What I know is this: somehow Wahlberg's spaceship crashes on an "Earthlike" planet in the year 2029.
My question: Was he supposed to be on an interstellar mission? If so, did Tim Burton really think that such would be possible just thirty years from now? Really?
If we're lucky, a manned expedition to Mars will probably have occurred by then. But interstellar travel is at least five-hundred--maybe a thousand or more--years away.
I always laugh at such comments - people predicting how quickly events will occur in the Future based on the Past. It is exactly the same mistake people made in the 1960's when they said there'd be flying cars in 2000.
Newsflash: nobody knows. 2529 may be a safer bet than 2029, but to say straight out that it won't happen by 2029 shows a lack of imagination.

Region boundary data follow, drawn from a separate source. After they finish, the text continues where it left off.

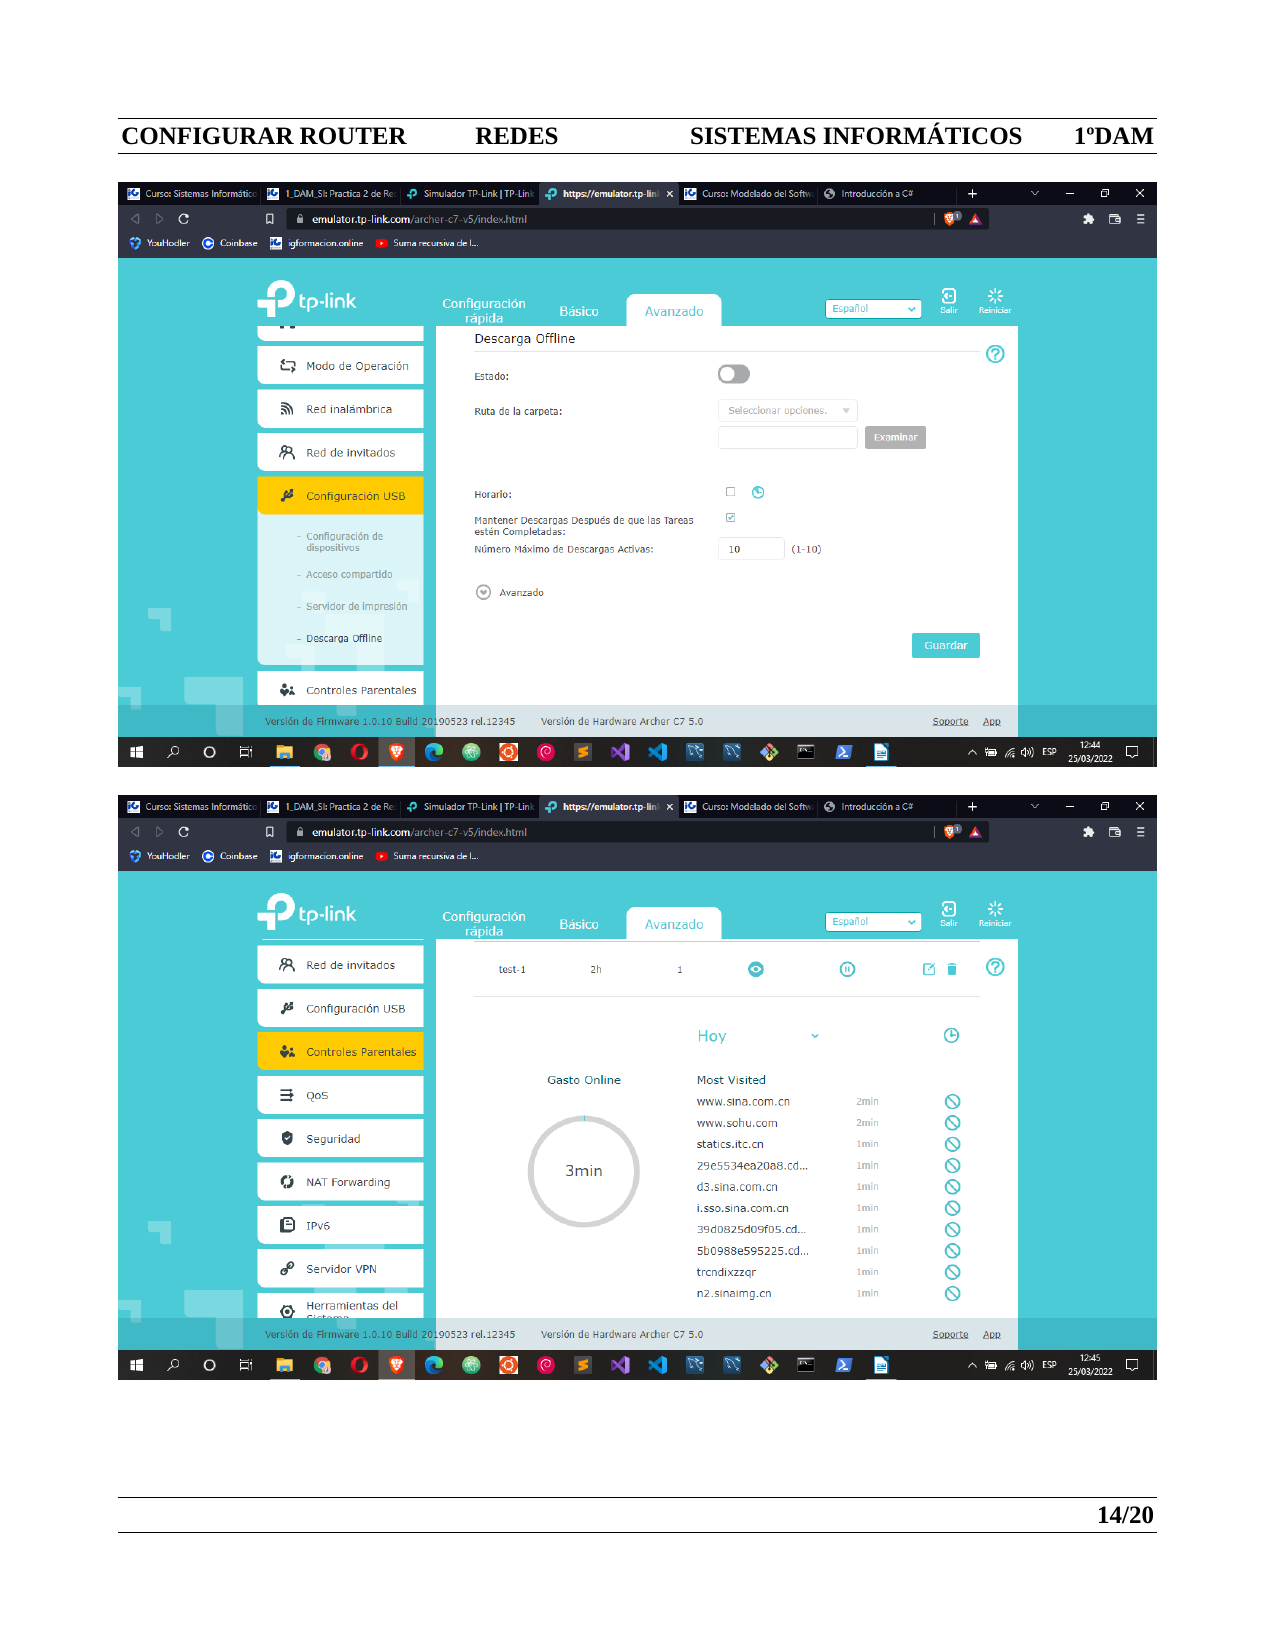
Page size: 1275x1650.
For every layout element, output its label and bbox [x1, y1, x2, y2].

picture [118, 795, 1157, 1380]
picture [118, 182, 1157, 767]
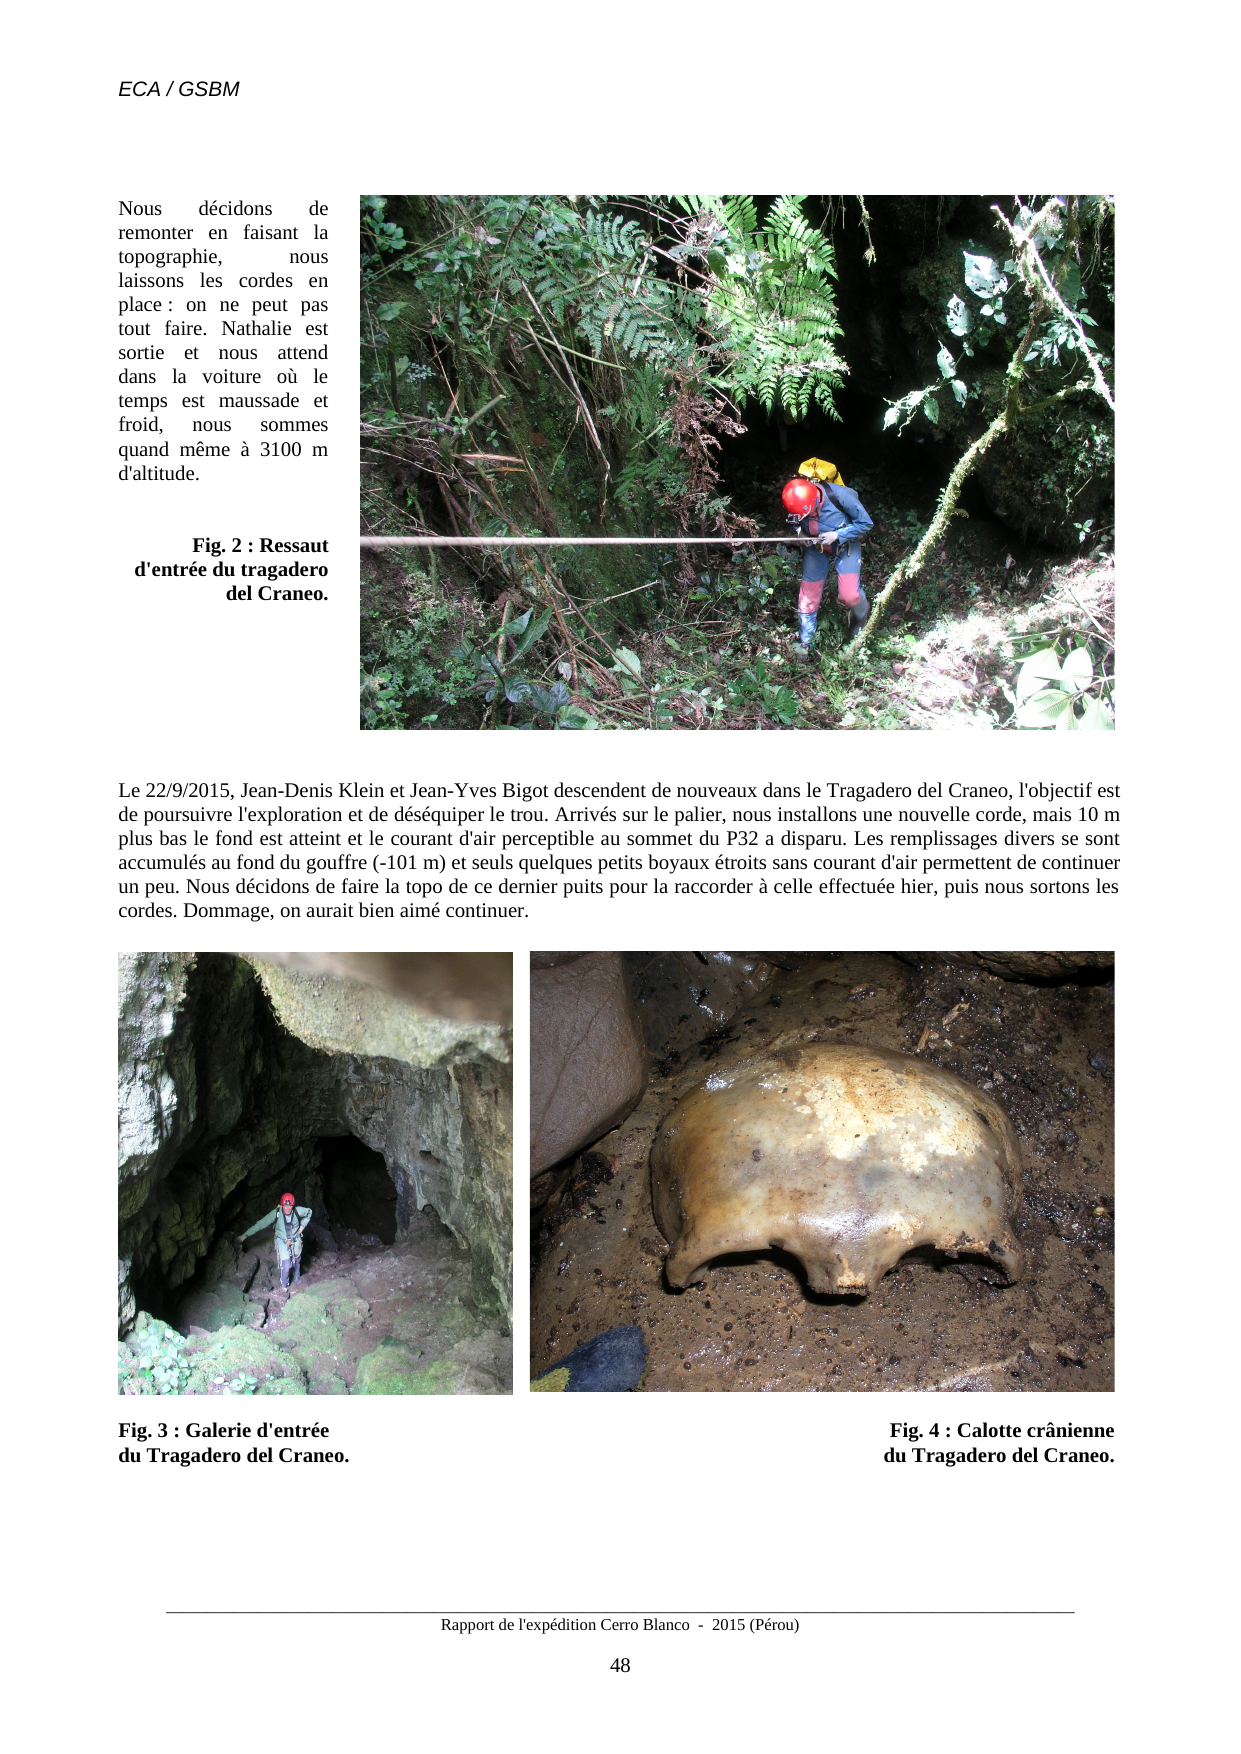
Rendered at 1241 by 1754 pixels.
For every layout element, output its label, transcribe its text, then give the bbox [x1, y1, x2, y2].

picture [118, 952, 513, 1395]
text Le 22/9/2015, Jean-Denis Klein et Jean-Yves Bigot descendent de nouveaux dans le Tragadero del Craneo, l'objectif est de poursuivre l'exploration et de déséquiper le trou. Arrivés sur le palier, nous installons une nouvelle corde, mais 10 m plus bas le fond est atteint et le courant d'air perceptible au sommet du P32 a disparu. Les remplissages divers se sont accumulés au fond du gouffre (-101 m) et seuls quelques petits boyaux étroits sans courant d'air permettent de continuer un peu. Nous décidons de faire la topo de ce dernier puits pour la raccorder à celle effectuée hier, puis nous sortons les cordes. Dommage, on aurait bien aimé continuer. [118, 778, 1122, 922]
table_header [111, 946, 521, 952]
table_header [111, 953, 521, 1418]
picture [360, 195, 1115, 730]
table_cell Fig. 3 : Galerie d'entrée du Tragadero del Craneo. [111, 1419, 521, 1467]
table_cell Fig. 4 : Calotte crânienne du Tragadero del Craneo. [521, 1419, 1122, 1467]
table_header Nous décidons de remonter en faisant la topographie, nous laissons les cordes en place : on ne peut pas tout faire. Nathalie est sortie et nous attend dans la voiture où le temps est maussade et froid, nous sommes quand même à 3100 m d'altitude. Fig. 2 : Ressaut d'entrée du tragadero del Craneo. [111, 196, 336, 754]
table_header [521, 946, 1122, 1418]
picture [529, 951, 1115, 1392]
table_header [336, 196, 1122, 754]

Scenario 1: Someone invents a superfuel. One thimbleful of this stuff is enough to send a capsule into orbit. Could happen this year. In five years we'd have international space stations coming out of our ears. In twenty years you can bet we'd have moonbases, and colonies on Mars.
Scenario 2: Someone invents an anti-gravity generator. It could happen. See scenario 1.
Scenario 3: Humankind is given, or comes across, alien technology to solve problems of interstellar flight etc. Not likely, but certainly possible. See scenario 1.
There are several problems with space colonisation at this time:
1. Getting people and equipment into orbit cheaply.
2. Dealing with alien atmospheres, or no atmospheres, inc. armour protection from space debris.
3. Interplanetary travel.
4. Interstellar travel.
Now 2) isn't going to be too much of a problem once 1) is achieved.
3) will be done, in the first instance through criogenics, probably. 4) likewise, though I wouldn't volunteer . 4) most likely through wormhole technology, either discovered or given to us.
Remember: this is science fiction.
All these things are possible within 30 years.
But then again, what do I know. I'm not a physicist. I don't think in terms of formulae and Newton and Keplar and the equations of the past, as if extensions of these laws are all that are ever likely to be discovered. I am a writer of fiction (though not of SF).
Remember it's fiction, and anything is possible. It's up to you if you think it's likely, but that's where suspension of disbelief comes in.